### TO DO
What lines of the data hold the string "below"? Copy them all.

Start of SUPPLIED ENTRIES

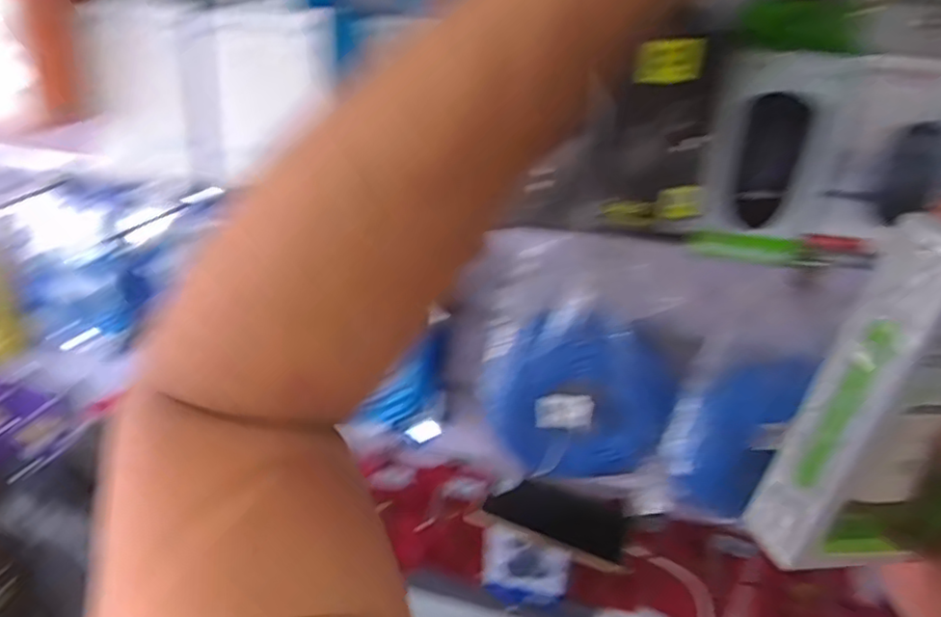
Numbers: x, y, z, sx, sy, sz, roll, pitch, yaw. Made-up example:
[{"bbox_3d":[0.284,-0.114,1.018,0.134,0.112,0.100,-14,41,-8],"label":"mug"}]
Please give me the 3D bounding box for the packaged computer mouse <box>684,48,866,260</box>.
[{"bbox_3d":[0.214,-0.110,0.467,0.089,0.145,0.035,1,30,-1],"label":"packaged computer mouse"}]

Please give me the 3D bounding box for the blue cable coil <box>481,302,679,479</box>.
[{"bbox_3d":[0.098,0.083,0.609,0.177,0.158,0.046,15,32,22],"label":"blue cable coil"}]

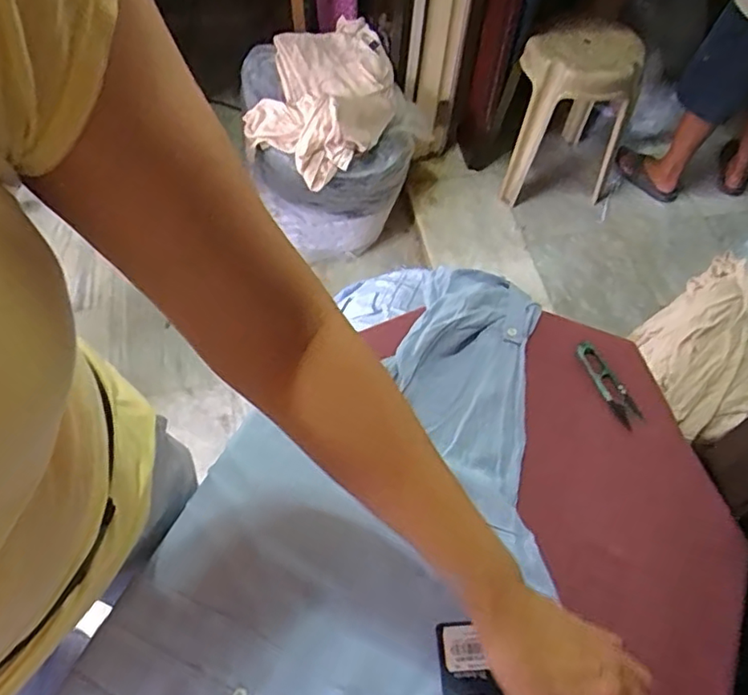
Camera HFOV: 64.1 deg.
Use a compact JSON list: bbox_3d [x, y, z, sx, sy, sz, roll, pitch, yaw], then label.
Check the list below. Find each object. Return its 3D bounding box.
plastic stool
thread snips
[{"bbox_3d":[0.580,-0.671,1.739,0.338,0.449,0.367,26,60,13],"label":"plastic stool"},{"bbox_3d":[0.238,0.036,0.605,0.024,0.013,0.100,-17,60,-13],"label":"thread snips"}]

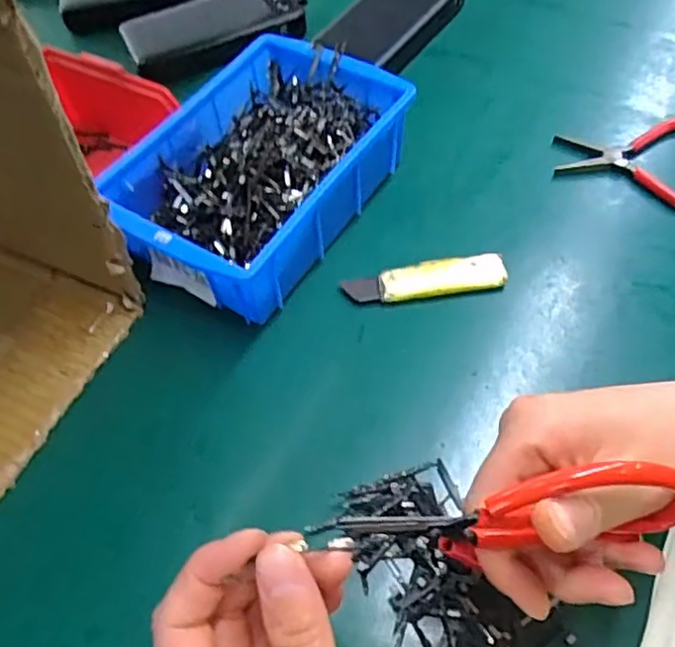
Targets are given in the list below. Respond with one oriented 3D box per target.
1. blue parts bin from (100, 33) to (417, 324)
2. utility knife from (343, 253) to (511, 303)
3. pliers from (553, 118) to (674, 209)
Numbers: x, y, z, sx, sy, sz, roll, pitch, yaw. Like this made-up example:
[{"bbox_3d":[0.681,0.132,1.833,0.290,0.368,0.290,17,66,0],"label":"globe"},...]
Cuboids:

End of SUPPLIED ENTRIES

### EXERCISE ANSWER
Check the list below. Find each object. Return its 3D bounding box.
Targets are given in the list below. Respond with one oriented 3D box per target.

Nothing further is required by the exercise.